The issue is that the score is tied to someone's wellbeing and ability to earn an income in an unglamorous, insecure gig. Nothing besides actively putting me in harm's way would convince me to threaten the tenuous economic status of someone else.

e.g. Often times if a man is on an extended call, it's his wife or child, and he apologizes to me. As if calling your family is ever something to apologize for. I'm constantly appalled at how asocial social norms have become.

  • prewett 9 days ago

    Great, so in addition to being guilted into tipping for ordinary, expected service so not to threaten the possible "tenuous" economic circumstances of servers, now I get guilted if I have an expectation of a professional environment when I contract a personal-taxi from a large personal-taxi dispatcher. I'm not a social service dispensary, I'm a customer. I'm paying for a service, and I'm allowed to have certain expectations for the service.

    • consteval 5 days ago

      I don't think anyone is saying you can't not tip or you can't have expectations.

      My problem with it is when people do these things but then maintain they're not directly, and tangibly, economically harming a lower wage person. You are, there's no way around it. It's perfectly fine to be okay with that outcome. IMO, it's not fine to pretend that outcome doesn't exist.

    • FridgeSeal 8 days ago

      I think you’re ignoring an extremely real economic reality here. If this is what you want, maybe just get a chauffeur instead.

  • denkmoon 9 days ago

    A reasonable social safety net would end insane systems like this.

WesolyKubeczek 10 days ago

You should remember drivers can rate you right back, and for both drivers and passengers alike, being rated below 4.90 is like being rated into negative stars, the way the current system works.

  • OutOfHere 9 days ago

    > being rated below 4.90 is like being rated into negative stars, the way the current system works.

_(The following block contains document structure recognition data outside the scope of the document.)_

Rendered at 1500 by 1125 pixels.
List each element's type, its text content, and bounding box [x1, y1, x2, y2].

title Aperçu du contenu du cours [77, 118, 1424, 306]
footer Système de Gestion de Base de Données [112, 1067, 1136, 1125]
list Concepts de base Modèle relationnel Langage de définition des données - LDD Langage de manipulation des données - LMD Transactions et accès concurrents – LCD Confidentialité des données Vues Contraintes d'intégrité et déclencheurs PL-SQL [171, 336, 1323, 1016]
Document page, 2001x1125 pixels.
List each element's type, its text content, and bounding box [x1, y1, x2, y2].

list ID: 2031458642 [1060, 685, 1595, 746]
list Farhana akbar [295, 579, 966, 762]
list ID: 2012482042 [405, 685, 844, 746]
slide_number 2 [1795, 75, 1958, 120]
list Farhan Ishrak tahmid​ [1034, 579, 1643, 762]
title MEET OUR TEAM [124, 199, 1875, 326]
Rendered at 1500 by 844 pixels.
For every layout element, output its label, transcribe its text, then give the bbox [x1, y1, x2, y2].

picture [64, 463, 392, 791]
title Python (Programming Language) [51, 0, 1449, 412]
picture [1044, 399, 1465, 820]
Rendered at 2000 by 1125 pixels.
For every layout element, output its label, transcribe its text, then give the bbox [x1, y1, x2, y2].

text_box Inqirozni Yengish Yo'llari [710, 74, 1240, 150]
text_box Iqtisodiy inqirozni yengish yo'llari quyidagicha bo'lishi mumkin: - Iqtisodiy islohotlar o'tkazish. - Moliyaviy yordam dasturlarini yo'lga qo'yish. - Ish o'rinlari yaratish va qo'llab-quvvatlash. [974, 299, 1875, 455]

    I do not believe this at all. Even if were to be true today, it will cease to be true once the ratings are more spread out.

3np 9 days ago

What does "honestly and correctly" mean?

Users certainly aren't trained by Uber on what the ratings are intended to communicate. There is no agreed on scale.

"No issues whatsoever; smooth, helpful and professional" could be my "3" (where 3 means "as expected" and "5" is as exceptional as "1") but your "5" (where <5 indicates shortcomings).